Electronic waste or e-waste is emerging as one of the fastest-growing waste streams in Bangladesh, mirroring a global trend driven by technological proliferation and shorter device lifespans. As the usage of mobile phones, televisions, computers and home appliances surges amid rapid digitisation, the country is now grappling with an environmental- and public-health crisis that few foresaw a decade ago.
Why so happens is an imbalance reflected in rising volumes of refuses far outstrip disposal systems. Studies suggest that Bangladesh now generates between 2.8 and 3.2 million tonnes of e-waste annually. This figure is expected to rise sharply as electronics become more affordable, disposable incomes rise, and digital services penetrate deeper into both urban and rural lives. Per-capita generation remains lower than in industrialised nations, though, due to population size, but absolute volumes are rising at around 20 per cent annually.

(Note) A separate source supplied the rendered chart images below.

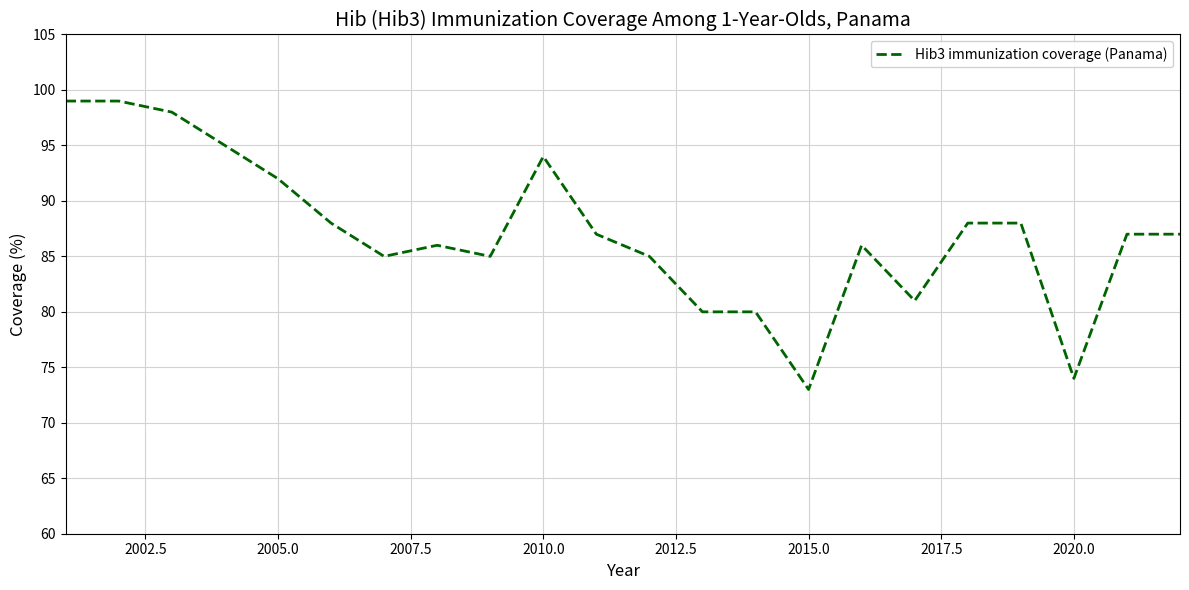

What is the maximum value shown in the chart?

99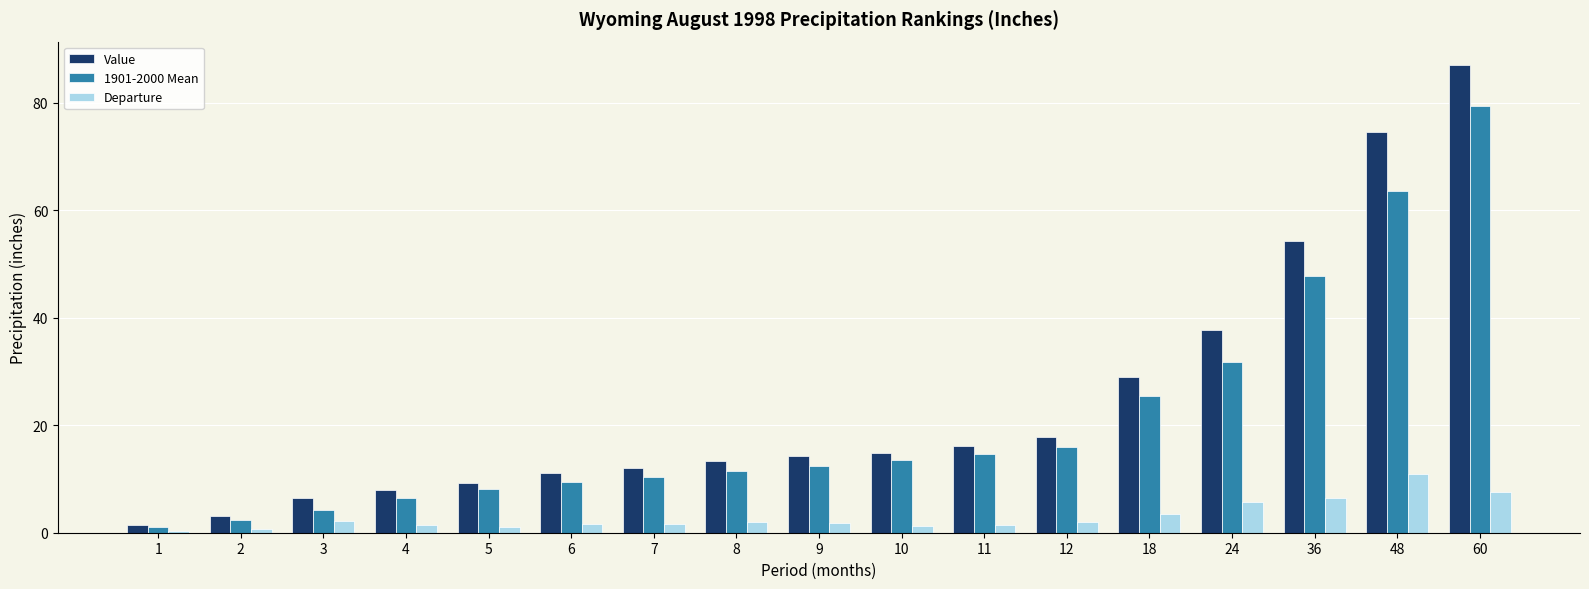

What is the spread (max minus min) of values at 6?

9.4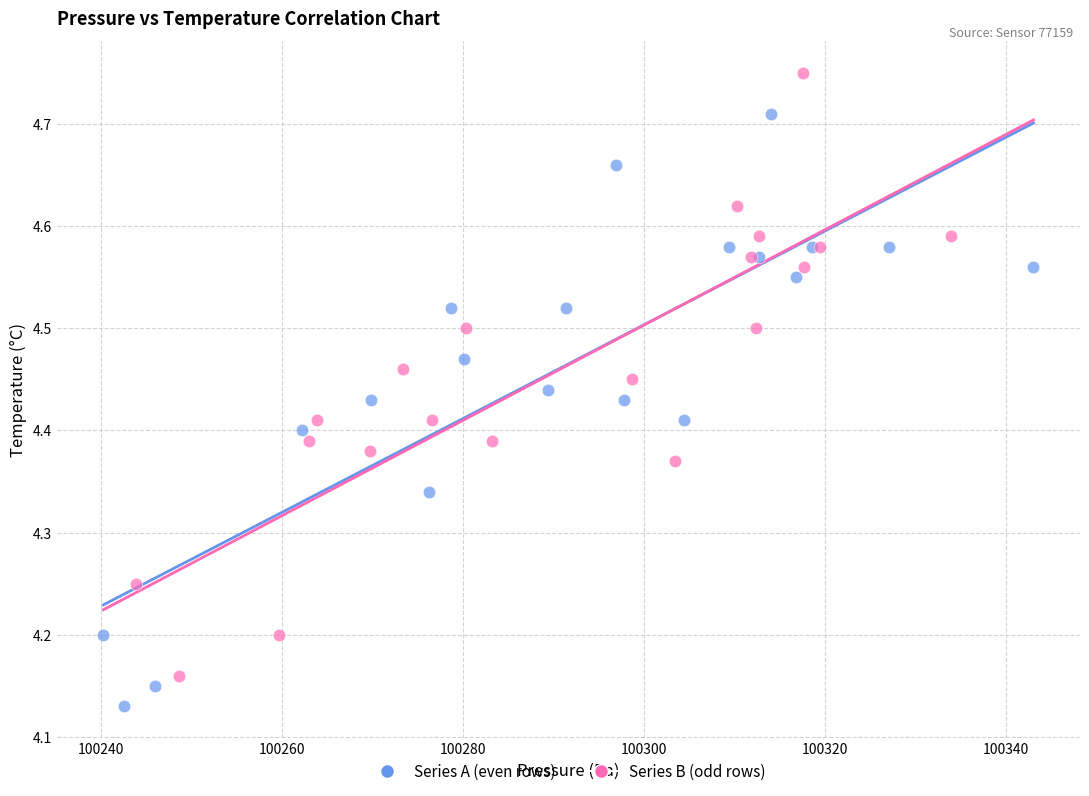

What are all the series names shown in the legend?

Series A (even rows), Series B (odd rows)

Unlike other waste streams, e-waste contains a cocktail of hazardous substances such as lead, mercury, cadmium, and brominated flame retardants, alongside valuable materials like gold, silver, and copper. Improper handling can result in toxic leakage into soil and water, poisoning ecosystems and endangering human health. Yet, the bulk of Bangladesh's e-waste is processed by an unregulated informal sector, using rudimentary and dangerous methods of extraction. Only a small fraction - some estimates suggest less than 15 per cent - reaches formal or semi-formal recycling systems.
Policy steps meet slow implementation actions, exacerbating the fast-rising, new-era necessary evil. Bangladesh's journey towards regulating e-waste formally began more than a decade ago. Throughout the 2010s, drafts of national e-waste -management guidelines floated within government circles but never materialised into action. It was only in 2021 that the Hazardous Waste (e-waste) Management Rules 2021 were officially enacted, under the broader umbrella of the Bangladesh Environment Conservation Act 1995. The Rules marked the country's first dedicated legal framework addressing the lifecycle of electronics, from production to disposal.
The 2021 Rules introduced several key features: Extended Producer Responsibility (EPR), timeliness for formal collection targets (beginning at ten per cent in the first year and scaling up to fifty per cent within five years), and obligations on producers, importers, dismantlers, and recyclers to register, document, and dispose of waste safely. However, the promise of these rules has yet to be fulfilled. Industry actors have delayed compliance, citing cost and logistical challenges. The Department of Environment (DoE), tasked with enforcement, lacks manpower and infrastructure to monitor and regulate sprawling informal markets.
Informal sector and public health hazards is another facade of the multifaceted problem. Bangladesh's sprawling informal recycling sector - comprising tens of thousands of scrap dealers, itinerant waste collectors, and small-workshop owners - remains at the heart of the e-waste ecosystem. These workers, including children, routinely burn circuit boards, soak components in acid, and dismantle devices by hand to extract copper, aluminium, and other metals. Such practices expose them to toxic fumes and hazardous chemicals, often for doing so without any protective gear.
A research conducted in Dhaka and Chittagong has found elevated levels of heavy metals in the soil around informal recycling hotspots and documented cases of respiratory illness, skin damage, and neurological issues among workers and nearby residents. Despite this, the informal sector persists because it provides low-barrier livelihoods. Any attempt to reduce health hazards must, therefore, consider how to transition these workers into safer, formal channels without stripping them of income.
Hiatus between law and reality ought to be healed, as a major precondition for a breakthrough. The key barriers to effective e-waste management in Bangladesh include poor enforcement of existing laws, insufficient formal recycling capacity, limited public awareness, and a lack of investment in infrastructure. While the 2021 Rules set the groundwork, they have not translated into an integrated national system of collection points, authorised facilities, or financial mechanisms to support safe recycling. Extended Producer Responsibility, which is critical to funding these systems, remains largely inactive in practice.
A further weakness lies in data gaps: reliable and up-to-date statistics on e-waste volumes, flows, and disposal practices are scarce. Without such information, policymaking remains reactive and fragmented, hindering long-term planning and investment.
Towards a sustainable approach: To prevent a looming crisis, Bangladesh needs a multi-layered strategy. This includes operationalising EPR to make producers financially responsible for waste, setting up municipal and retailer take-back systems, licensing and upgrading informal recyclers, and expanding capacity for certified recycling plants. Public-awareness campaigns are also essential, as consumers largely lack understanding of proper e-waste disposal.
As electronics become more central to Bangladesh's development goals, tackling the dark side of going digital is no longer optional. Effective e-waste management offers not only protection from environmental and health hazards but also the chance to recover valuable materials and build a circular economy. The law exists - now the task is to make it work.